On pre-processing the data

During the feature learning stage where we were learning from the unlabeled training set \textstyle \{ x_u^{(1)}, x_u^{(2)}, \ldots, x_u^{(m_u)}\}, we may have computed various pre-processing parameters. For example, one may have computed a mean value of the data and subtracted off this mean to perform mean normalization, or used PCA to compute a matrix \textstyle U to represent the data as \textstyle U^Tx (or used PCA whitening or ZCA whitening). If this is the case, then it is important to save away these preprocessing parameters, and to use the ”same” parameters during the labeled training phase and the test phase, so as to make sure we are always transforming the data the same way to feed into RICA. In particular, if we have computed a matrix \textstyle U using the unlabeled data and PCA, we should keep the ”same” matrix \textstyle U and use it to preprocess the labeled examples and the test data. We should not re-estimate a different \textstyle U matrix (or data mean for mean normalization, etc.) using the labeled training set, since that might result in a dramatically different pre-processing transformation, which would make the input distribution to RICA very different from what it was actually trained on.

On the terminology of unsupervised feature learning

There are two common unsupervised feature learning settings, depending on what type of unlabeled data you have. The more general and powerful setting is the self-taught learning setting, which does not assume that your unlabeled data x_u has to be drawn from the same distribution as your labeled data x_l. The more restrictive setting where the unlabeled data comes from exactly the same distribution as the labeled data is sometimes called the semi-supervised learning setting. This distinctions is best explained with an example, which we now give.

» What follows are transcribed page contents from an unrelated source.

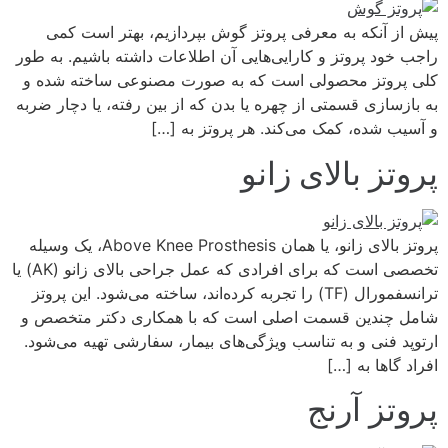
پیش از آنکه به معرفی پروتز گوش بپردازیم، بهتر است کمی
راجب خود پروتز و کارایی‌هایی آن اطلاعات داشته باشیم. به طور
کلی پروتز محصولی است که به صورت مصنوعی ساخته‌ شده و
به بازسازی قسمتی از چهره یا بدن که از بین رفته، یا دچار ضربه
و آسیب شده، کمک می‌کند. هر پروتز به […]
پروتز بالای زانو
پروتز بالای زانو، یا همان Above Knee Prosthesis، یک وسیله
تخصصی است که برای افرادی که عمل جراحی بالای زانو (AK) یا
ترانسفمورال (TF) را تجربه کرده‌اند، ساخته می‌شود. این پروتز
شامل چندین قسمت اصلی است که با همکاری دکتر متخصص و
ارتوپد فنی و به تناسب ویژگی‌های بیمار، سفارشی تهیه می‌شود.
افراد گاها به […]
پروتز آرنج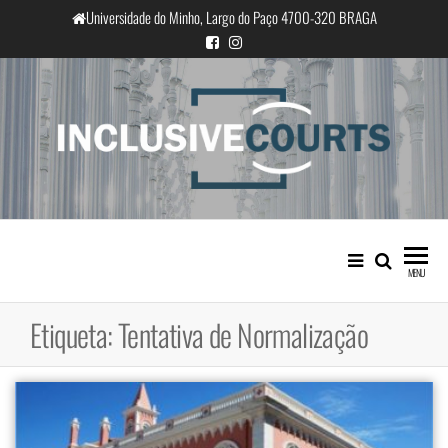
Saltar
Universidade do Minho, Largo do Paço 4700-320 BRAGA
para
o
conteúdo
InclusiveCourts
Igualdade e diferença cultural na
prática judicial portuguesa
MENU
Etiqueta:
Tentativa de Normalização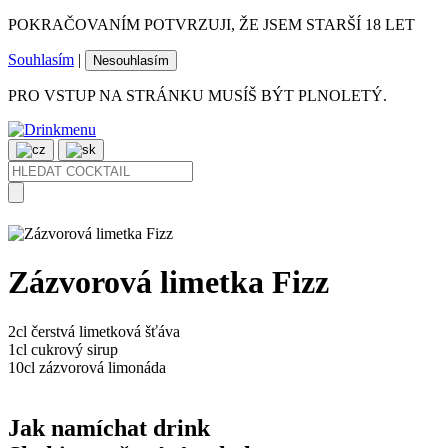
POKRAČOVANÍM POTVRZUJI, ŽE JSEM STARŠÍ 18 LET
Souhlasím
|
Nesouhlasím
PRO VSTUP NA STRÁNKU MUSÍŠ BÝT PLNOLETÝ.
Zázvorová limetka Fizz
2cl
čerstvá limetková šťáva
1cl
cukrový sirup
10cl
zázvorová limonáda
Jak namíchat drink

Suppose your goal is a computer vision task where you’d like to distinguish between images of cars and images of motorcycles; so, each labeled example in your training set is either an image of a car or an image of a motorcycle.
Where can we get lots of unlabeled data? The easiest way would be to obtain some random collection of images, perhaps downloaded off the internet. We could then train RICA on this large collection of images, and obtain useful features from them. Because here the unlabeled data is drawn from a different distribution than the labeled data (i.e., perhaps some of our unlabeled images may contain cars/motorcycles, but not every image downloaded is either a car or a motorcycle), we call this self-taught learning.

In contrast, if we happen to have lots of unlabeled images lying around that are all images of ”either” a car or a motorcycle, but where the data is just missing its label (so you don’t know which ones are cars, and which ones are motorcycles), then we could use this form of unlabeled data to learn the features. This setting—where each unlabeled example is drawn from the same distribution as your labeled examples—is sometimes called the semi-supervised setting. In practice, we often do not have this sort of unlabeled data (where would you get a database of images where every image is either a car or a motorcycle, but just missing its label?), and so in the context of learning features from unlabeled data, the self-taught learning setting is more broadly applicable.